Il aura fallu un siècle d'enquête pour résoudre ce mystère pharaonique en Égypte : un roi de la 22ème dynastie enfin identifié alors qu'il occupait la tombe d'un autre souverain
À Tanis, une découverte archéologique majeure révèle que le pharaon Sheshonq III a été inhumé dans la tombe d’un autre roi. Ce transfert funéraire inattendu éclaire d’un jour nouveau les jeux de pouvoir de la 22e dynastie égyptienne..
En novembre 2025, une équipe d’archéologues franco-égyptienne dirigée par le Dr Frédéric Payraudeau (Sorbonne Université) et coordonnée par le Conseil Suprême des Antiquités égyptien a fait une découverte exceptionnelle sur le site de Tanis, dans le Delta du Nil. Les chercheurs ont mis au jour 225 ushabtis (figurines funéraires miniatures) dans la tombe du pharaon Osorkon II, un souverain de la 22e dynastie ayant régné vers 874–850 av. J.-C. Ces objets, tous inscrits au nom de Sheshonq III (un autre pharaon de la même dynastie, ayant régné de 825 à 773 av. J.-C.), ont permis d’identifier formellement le sarcophage anonyme découvert en 1939 comme étant celui de Sheshonq III. Cette réattribution révèle une pratique funéraire inhabituelle : l’inhumation d’un roi dans la tombe d’un autre souverain, une anomalie qui éclaire les dynamiques politiques de l’Égypte du VIIIe siècle av. J.-C.
Les ushabtis sont de petites figurines en faïence émaillée, mesurant généralement entre 10 et 20 centimètres, placées dans les tombes égyptiennes pour servir le défunt dans l’au-delà. Elles étaient souvent fabriquées en série et portaient des inscriptions indiquant le nom et les titres du souverain. Dans ce cas précis, les 225 ushabtis découverts à Tanis portaient tous le nom de Sheshonq III, ce qui a permis de lever le mystère autour du sarcophage en granit non inscrit trouvé en 1939. Ces figurines, protégées par des couches de limon depuis l’Antiquité, n’avaient pas été déplacées depuis leur dépôt initial, confirmant une inhumation officielle et planifiée. Leur style et leur qualité artisanale correspondent à ceux des productions de Tanis de la seconde moitié du IXe siècle av. J.-C., renforçant leur authenticité.
La réutilisation de la tombe d’Osorkon II pour inhumer Sheshonq III s’explique par la crise politique majeure qui a secoué l’Égypte au VIIIe siècle av. J.-C. À cette époque, le pouvoir royal était fragmenté entre le nord (Tanis) et le sud (Thèbes), avec plusieurs souverains se disputant la légitimité. Sheshonq III, bien qu’ayant régné plus de 50 ans, n’a pas réussi à rétablir une unité durable. Son successeur, Sheshonq IV, semble avoir récupéré ou usurpé la tombe de son prédécesseur, comme en témoignent des artefacts mêlant les noms des deux rois. Ce transfert funéraire reflète les tensions successorales et la lutte pour le pouvoir dans une Égypte en déclin centralisé. Tanis, site clé de cette période, devient ainsi un laboratoire pour comprendre ces dynamiques complexes.

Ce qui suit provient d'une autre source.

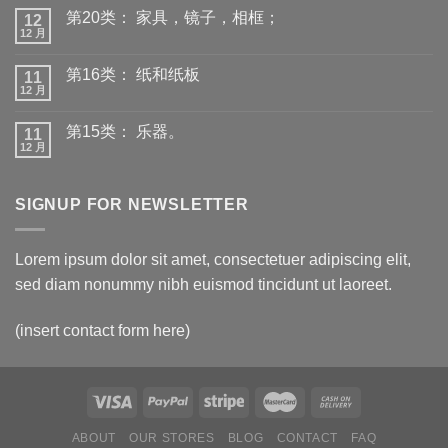
第20类： 家具，镜子，相框；
12
12 月
第16类： 纸和纸板
11
12 月
第15类： 乐器。
11
12 月
SIGNUP FOR NEWSLETTER
Lorem ipsum dolor sit amet, consectetuer adipiscing elit,
sed diam nonummy nibh euismod tincidunt ut laoreet.
(insert contact form here)
ABOUT
OUR STORES
BLOG
CONTACT
FAQ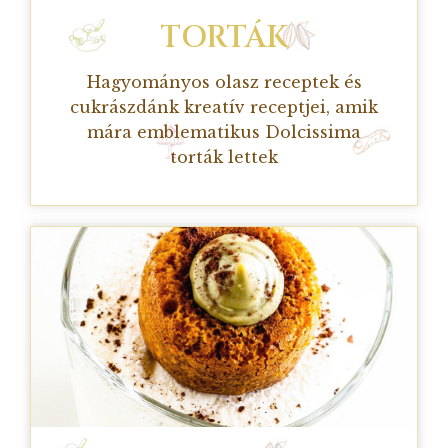
TORTÁK
Hagyományos olasz receptek és
cukrászdánk kreatív receptjei, amik
mára emblematikus Dolcissima
torták lettek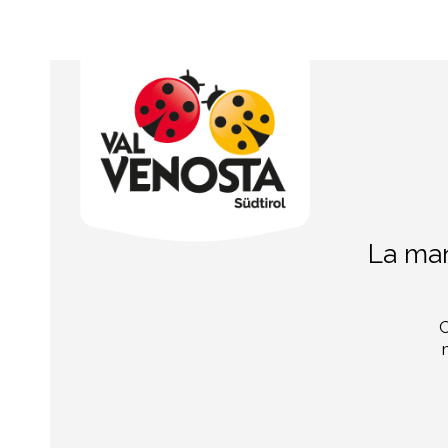
La man
C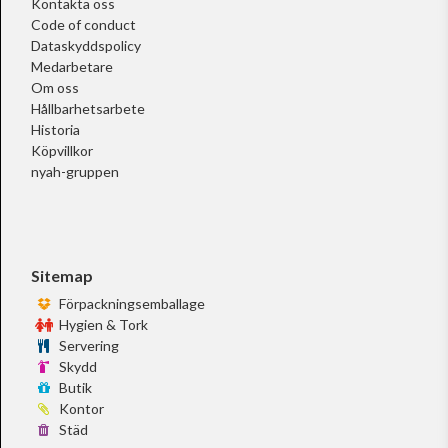
Kontakta oss
Code of conduct
Dataskyddspolicy
Medarbetare
Om oss
Hållbarhetsarbete
Historia
Köpvillkor
nyah-gruppen
Sitemap
Förpackningsemballage
Hygien & Tork
Servering
Skydd
Butik
Kontor
Städ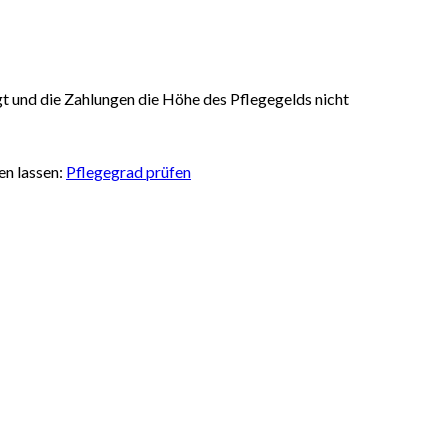
olgt und die Zahlungen die Höhe des Pflegegelds nicht
en lassen:
Pflegegrad prüfen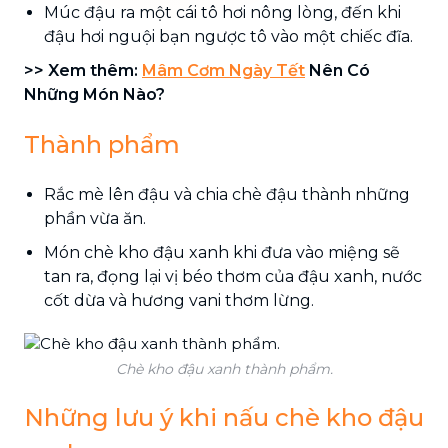
Múc đậu ra một cái tô hơi nông lòng, đến khi
đậu hơi nguội bạn ngược tô vào một chiếc đĩa.
>> Xem thêm:
Mâm Cơm Ngày Tết
Nên Có
Những Món Nào?
Thành phẩm
Rắc mè lên đậu và chia chè đậu thành những
phần vừa ăn.
Món chè kho đậu xanh khi đưa vào miệng sẽ
tan ra, đọng lại vị béo thơm của đậu xanh, nước
cốt dừa và hương vani thơm lừng.
Chè kho đậu xanh thành phẩm.
Những lưu ý khi nấu chè kho đậu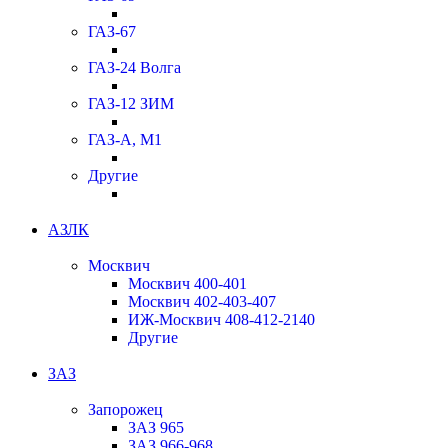
ГАЗ-67
ГАЗ-24 Волга
ГАЗ-12 ЗИМ
ГАЗ-А, М1
Другие
АЗЛК
Москвич
Москвич 400-401
Москвич 402-403-407
ИЖ-Москвич 408-412-2140
Другие
ЗАЗ
Запорожец
ЗАЗ 965
ЗАЗ 966-968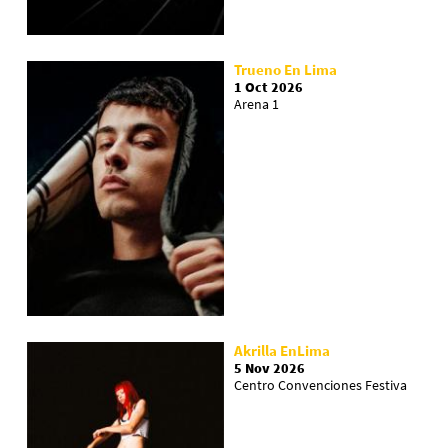
Trueno En Lima
1 Oct 2026
Arena 1
Akrilla EnLima
5 Nov 2026
Centro Convenciones Festiva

L’identification de Sheshonq III repose sur une combinaison de méthodes scientifiques. Les ushabtis ont été analysés pour confirmer leur authenticité et leur datation, tandis que le sarcophage en granit (2,3 mètres de long, plus de 3 tonnes) a été étudié pour son contexte stratigraphique. Des inscriptions murales secondaires, révélées grâce à la photogrammétrie et l’imagerie multispectrale, ont également mentionné des éléments de la titulature de Sheshonq III. Enfin, des tests de micromorphologie sédimentaire ont confirmé que les objets dataient bien de la fin de la 22e dynastie, excluant toute perturbation postérieure. Ces preuves matérielles, couplées à la documentation historique, ont permis une identification formelle après près d’un siècle d’incertitude.
Tanis, souvent éclipsée par la renommée de la Vallée des Rois, est en réalité un site archéologique majeur pour comprendre les dynasties de la IIIe Période intermédiaire (vers 1070–664 av. J.-C.). Contrairement à la Vallée des Rois, marquée par le Nouvel Empire, Tanis offre un aperçu unique des pratiques funéraires en période de déclin centralisé. La nécropole de Tanis, avec ses tombes proches et interconnectées, facilite les réutilisations, mais rend aussi les identifications plus complexes. Les fouilles actuelles, financées par des fonds égyptiens et français, visent à la fois la conservation du site et la valorisation scientifique des découvertes. Chaque campagne apporte de nouveaux éléments qui obligent les chercheurs à repenser les lignages dynastiques, les rites funéraires et les liens entre pouvoir et religion.